To reduce the number of single-use waste bags used, the team also instructed their cleaning staff to not replace single-use waste bags if it wasn’t really necessary.
“As one of the main principles of the circular economy is to reuse, the next step for us was to investigate reusable waste bags,” - continues Danique. “That’s how we found TOMbag. Some waste streams are suitable to have a reusable waste bag and for those we’re trying to upscale the use of TOMbag.”
ISS Facility Services in the Netherlands piloted TOMbag at PwC, one of its major accounts. “Towards the end of 2021 we started a pilot for reusable cup return stations at our client’s employee canteens. During this pilot the cups needed to be returned to designated return stations. We quickly realised that from an operational point of view it would be more convenient to put a bag inside the return stations. For the pilot where reuse and sharing are the main parameters, a reusable waste bag is simply a great addition!” - states Danique.
It is then that they discovered that the use of single-use plastic waste bags makes up a significant part of all the single-use plastics the company purchases annually.
During the pilot two TOMbags were used per each return station as one would be drying after cleaning and the other one would be in use.

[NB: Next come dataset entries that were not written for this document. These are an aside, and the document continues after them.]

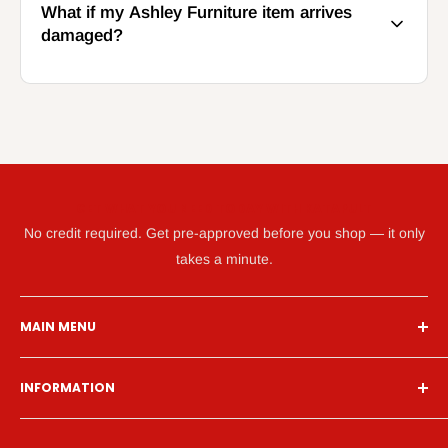
What if my Ashley Furniture item arrives
damaged?
GET WHAT YOU NEED TODAY WITH KATAPULT
No credit required. Get pre-approved before you shop — it only
takes a minute.
MAIN MENU
Home
INFORMATION
Financing
Living Room
Search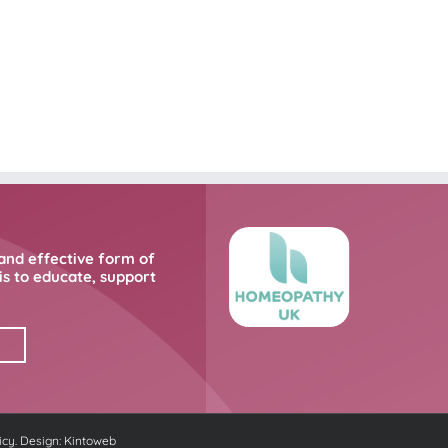
and effective form of
s to educate, support
icy
. Design:
Kintoweb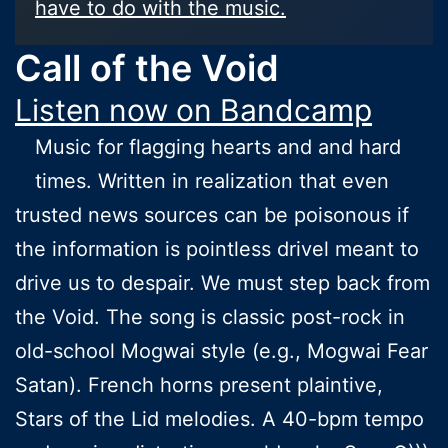
have to do with the music.
Call of the Void
Listen now on Bandcamp
Music for flagging hearts and and hard
times. Written in realization that even
trusted news sources can be poisonous if
the information is pointless drivel meant to
drive us to despair. We must step back from
the Void. The song is classic post-rock in
old-school Mogwai style (e.g., Mogwai Fear
Satan). French horns present plaintive,
Stars of the Lid melodies. A 40-bpm tempo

ISS Netherlands team shared that if using single-use waste bags, for each return station they would use anywhere in between 225 and 450 single-use plastic waste bags per year, each of which weighs around 75 grams. Switching to TOMbag reusable garbage bags helps them save somewhere in between 17kg and 33kg of single-use plastic for each return station per year.

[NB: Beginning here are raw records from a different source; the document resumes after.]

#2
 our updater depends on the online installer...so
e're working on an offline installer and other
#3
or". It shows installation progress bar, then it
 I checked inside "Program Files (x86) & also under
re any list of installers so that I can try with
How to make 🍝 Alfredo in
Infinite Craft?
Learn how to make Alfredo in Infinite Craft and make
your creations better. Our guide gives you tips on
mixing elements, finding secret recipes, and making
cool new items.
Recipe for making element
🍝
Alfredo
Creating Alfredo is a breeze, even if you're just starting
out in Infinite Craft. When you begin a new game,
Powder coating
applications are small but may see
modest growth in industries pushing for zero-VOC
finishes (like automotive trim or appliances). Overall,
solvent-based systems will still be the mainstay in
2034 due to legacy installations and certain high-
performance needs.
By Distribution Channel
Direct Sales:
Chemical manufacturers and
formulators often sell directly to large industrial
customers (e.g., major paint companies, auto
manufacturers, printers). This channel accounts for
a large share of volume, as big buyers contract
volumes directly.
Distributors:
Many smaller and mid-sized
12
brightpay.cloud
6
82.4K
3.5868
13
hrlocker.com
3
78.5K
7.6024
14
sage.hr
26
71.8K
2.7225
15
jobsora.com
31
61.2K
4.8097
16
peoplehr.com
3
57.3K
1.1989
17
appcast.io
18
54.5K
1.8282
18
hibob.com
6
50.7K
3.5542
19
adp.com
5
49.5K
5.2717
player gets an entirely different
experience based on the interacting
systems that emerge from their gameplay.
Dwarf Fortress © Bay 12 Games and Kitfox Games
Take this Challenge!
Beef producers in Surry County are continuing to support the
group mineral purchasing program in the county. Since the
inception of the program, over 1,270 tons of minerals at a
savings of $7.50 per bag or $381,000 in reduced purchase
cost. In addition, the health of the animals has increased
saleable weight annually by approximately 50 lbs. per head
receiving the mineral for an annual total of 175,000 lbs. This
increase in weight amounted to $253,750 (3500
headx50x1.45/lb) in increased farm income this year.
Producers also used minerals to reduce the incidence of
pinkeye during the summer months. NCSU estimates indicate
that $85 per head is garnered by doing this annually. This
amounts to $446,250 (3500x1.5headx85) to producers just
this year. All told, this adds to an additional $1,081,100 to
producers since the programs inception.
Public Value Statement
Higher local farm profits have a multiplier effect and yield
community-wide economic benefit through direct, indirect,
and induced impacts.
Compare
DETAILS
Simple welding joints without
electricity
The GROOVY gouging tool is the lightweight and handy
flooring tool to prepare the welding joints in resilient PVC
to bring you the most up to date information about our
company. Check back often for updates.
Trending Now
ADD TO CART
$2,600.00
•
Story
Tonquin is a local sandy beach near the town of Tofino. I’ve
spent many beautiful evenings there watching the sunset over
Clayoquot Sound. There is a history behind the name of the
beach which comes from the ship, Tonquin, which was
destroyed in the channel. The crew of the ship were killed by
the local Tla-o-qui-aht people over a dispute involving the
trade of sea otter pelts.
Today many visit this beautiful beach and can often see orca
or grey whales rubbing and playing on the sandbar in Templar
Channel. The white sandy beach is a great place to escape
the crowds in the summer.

Overall, TOMbag reusable bin liners were tested for 10 weeks and were evaluated based on several criteria - ease of use, hygiene and overall environmental impact.

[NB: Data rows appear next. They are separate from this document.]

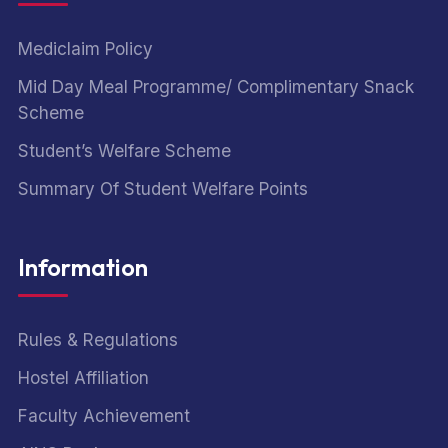
Mediclaim Policy
Mid Day Meal Programme/ Complimentary Snack
Scheme
Student’s Welfare Scheme
Summary Of Student Welfare Points
Information
Rules & Regulations
Hostel Affiliation
Faculty Achievement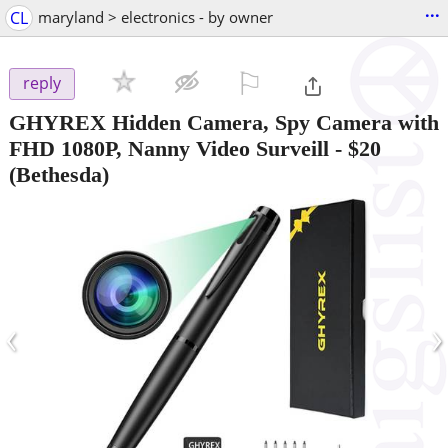
...
CL
maryland > electronics - by owner
⚐

reply
GHYREX Hidden Camera, Spy Camera with
FHD 1080P, Nanny Video Surveill
-
$20
(Bethesda)
‹
›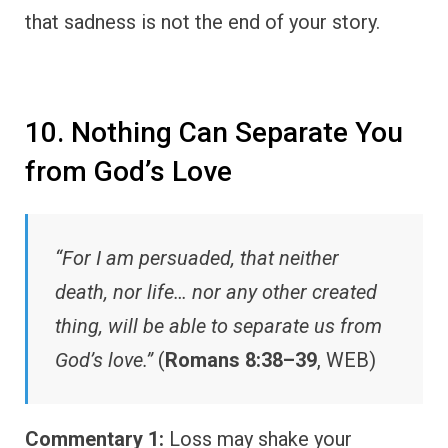
that sadness is not the end of your story.
10. Nothing Can Separate You
from God’s Love
“For I am persuaded, that neither
death, nor life… nor any other created
thing, will be able to separate us from
God’s love.”
(
Romans 8:38–39
, WEB)
Commentary 1:
Loss may shake your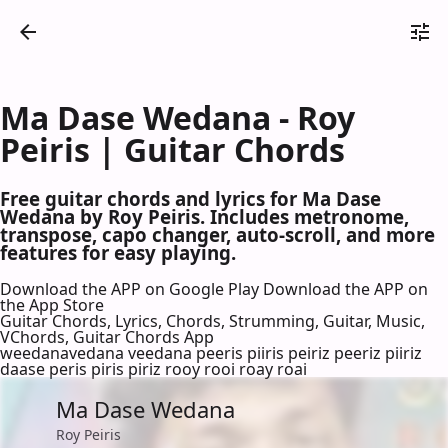
Ma Dase Wedana - Roy
Peiris | Guitar Chords
Free guitar chords and lyrics for Ma Dase
Wedana by Roy Peiris. Includes metronome,
transpose, capo changer, auto-scroll, and more
features for easy playing.
Download the APP on Google Play
Download the APP on
the App Store
Guitar Chords, Lyrics, Chords, Strumming, Guitar, Music,
VChords, Guitar Chords App
weedanavedana veedana peeris piiris peiriz peeriz piiriz
daase peris piris piriz rooy rooi roay roai
Ma Dase Wedana
Roy Peiris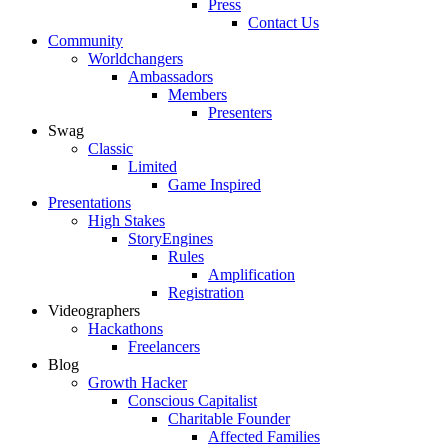
Press
Contact Us
Community
Worldchangers
Ambassadors
Members
Presenters
Swag
Classic
Limited
Game Inspired
Presentations
High Stakes
StoryEngines
Rules
Amplification
Registration
Videographers
Hackathons
Freelancers
Blog
Growth Hacker
Conscious Capitalist
Charitable Founder
Affected Families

The results from the pilot were successful. “Our cleaning staff ended up being real ambassadors of the concept. They found that TOMbags are easy to use and clean - you just need some water and after drying, they are ready to be reused. Also, they were quite satisfied with the design.”
Based on the results of the pilot ISS Facility Services in the Netherlands plans to upscale the use of TOMbags for reusable return stations at PwC offices in Amsterdam and Rotterdam. ISS Facility Services in the Netherlands also plans to roll out TOMbag reusable garbage bags for their “clean” streams in areas where they receive a lot of guests.
The ISS Facility Services in the Netherlands team is determined and optimistic when talking about achieving their net zero goals. Using innovative approaches similar to TOMbag reusable garbage bags helps their business to achieve their sustainability goals faster. “However, we’re not alone in this race against climate change - our partners, clients and suppliers must commit themselves to achieving the same goals,” - concludes Danique.